Lorsqu’on lui a demandé si le nouveau Bing était conçu pour qu’il reste sur Bing plutôt que d’aller voir ailleurs, Mehdi a répondu qu’il considérait la question comme un « risque potentiel », mais qu’il croyait fondamentalement que le chatbot Bing serait une sorte de force libératrice, libérant les gens du processus chronophage de la recherche traditionnelle actuelle : « Qu’est-ce que je peux apprendre d’autre sur le monde ?
Que puis-je voir d’autre ? Nous essayons simplement d’alléger les tâches fastidieuses des utilisateurs et de leur permettre d’accéder plus rapidement à ce qu’ils veulent », a-t-il déclaré.
Il semble qu’il ait également estimé qu’il y avait un éléphant dans la pièce : à savoir que je travaille en tant que journaliste à un moment particulièrement brutal pour les médias en ligne.
Bing et d’autres moteurs de recherche basés sur des chatbots pourraient constituer une menace pour les publications si les plateformes de recherche découragent les gens de cliquer sur les articles originaux d’où sont tirées les informations. « Pour nous, l’objectif est absolument de générer plus de trafic vers les éditeurs de contenu, sans poser de questions », a déclaré Mehdi. « Il a expliqué la logique : les éditeurs ont besoin de clics pour vendre des publicités et le chatbot a besoin du contenu des éditeurs pour offrir quoi que ce soit aux utilisateurs.
C’est un peu vrai, un peu faux : de par sa nature même, l’IA a été formée sur une telle quantité de matériel existant en ligne que la plupart des recherches, en dehors des événements d’actualité, sont déjà bien couvertes.

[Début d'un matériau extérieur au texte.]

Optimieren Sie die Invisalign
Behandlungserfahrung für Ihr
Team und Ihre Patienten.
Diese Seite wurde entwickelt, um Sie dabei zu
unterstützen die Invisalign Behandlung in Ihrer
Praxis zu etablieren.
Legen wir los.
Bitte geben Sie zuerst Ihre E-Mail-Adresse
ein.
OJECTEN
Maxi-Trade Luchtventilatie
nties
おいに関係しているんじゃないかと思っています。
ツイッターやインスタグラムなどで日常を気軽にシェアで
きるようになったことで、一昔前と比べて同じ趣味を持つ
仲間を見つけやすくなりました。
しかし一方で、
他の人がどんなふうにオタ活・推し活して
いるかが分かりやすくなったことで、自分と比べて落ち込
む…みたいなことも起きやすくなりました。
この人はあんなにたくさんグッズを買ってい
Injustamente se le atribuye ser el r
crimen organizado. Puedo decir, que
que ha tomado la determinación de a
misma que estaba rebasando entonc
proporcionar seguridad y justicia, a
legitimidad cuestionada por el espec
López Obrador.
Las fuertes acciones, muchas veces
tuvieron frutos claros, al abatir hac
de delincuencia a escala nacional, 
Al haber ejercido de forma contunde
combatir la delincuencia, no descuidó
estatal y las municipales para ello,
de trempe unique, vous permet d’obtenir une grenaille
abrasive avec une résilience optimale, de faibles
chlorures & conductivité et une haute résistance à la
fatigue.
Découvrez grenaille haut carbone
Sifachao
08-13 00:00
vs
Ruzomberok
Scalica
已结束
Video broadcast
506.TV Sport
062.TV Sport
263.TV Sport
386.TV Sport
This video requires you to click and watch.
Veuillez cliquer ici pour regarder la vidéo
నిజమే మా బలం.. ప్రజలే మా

Je n’investirais probablement pas d’argent dans un nouveau site web expliquant comment nouer une cravate.
Pourquoi cet objectif est-il important pour vous ?
Il a répondu : « Pour nous, il est important que le trafic soit là, que cela fonctionne, que les éditeurs disent : ‘Oui, nous aimons Bing ; nous aimons le chat Bing.
Il nous apporte du trafic, il nous apporte du volume » Vient ensuite un autre message. Dans l’idéal, les éditeurs seraient tellement impressionnés par le chatbot de Bing qu’ils souhaiteraient y intégrer leurs services. « À l’heure où nous parlons, nous voulons des modules d’extension », a-t-il déclaré. « Nous aimerions que les gens construisent des plug-ins au-dessus de lui
Et c’est plus logique. Vous pouviez attendre que le trafic vienne sur votre site.
Vous pouviez aussi créer quelque chose qui s’insère dans la petite zone de texte blanche de la machine. Après tout, c’est l’avenir.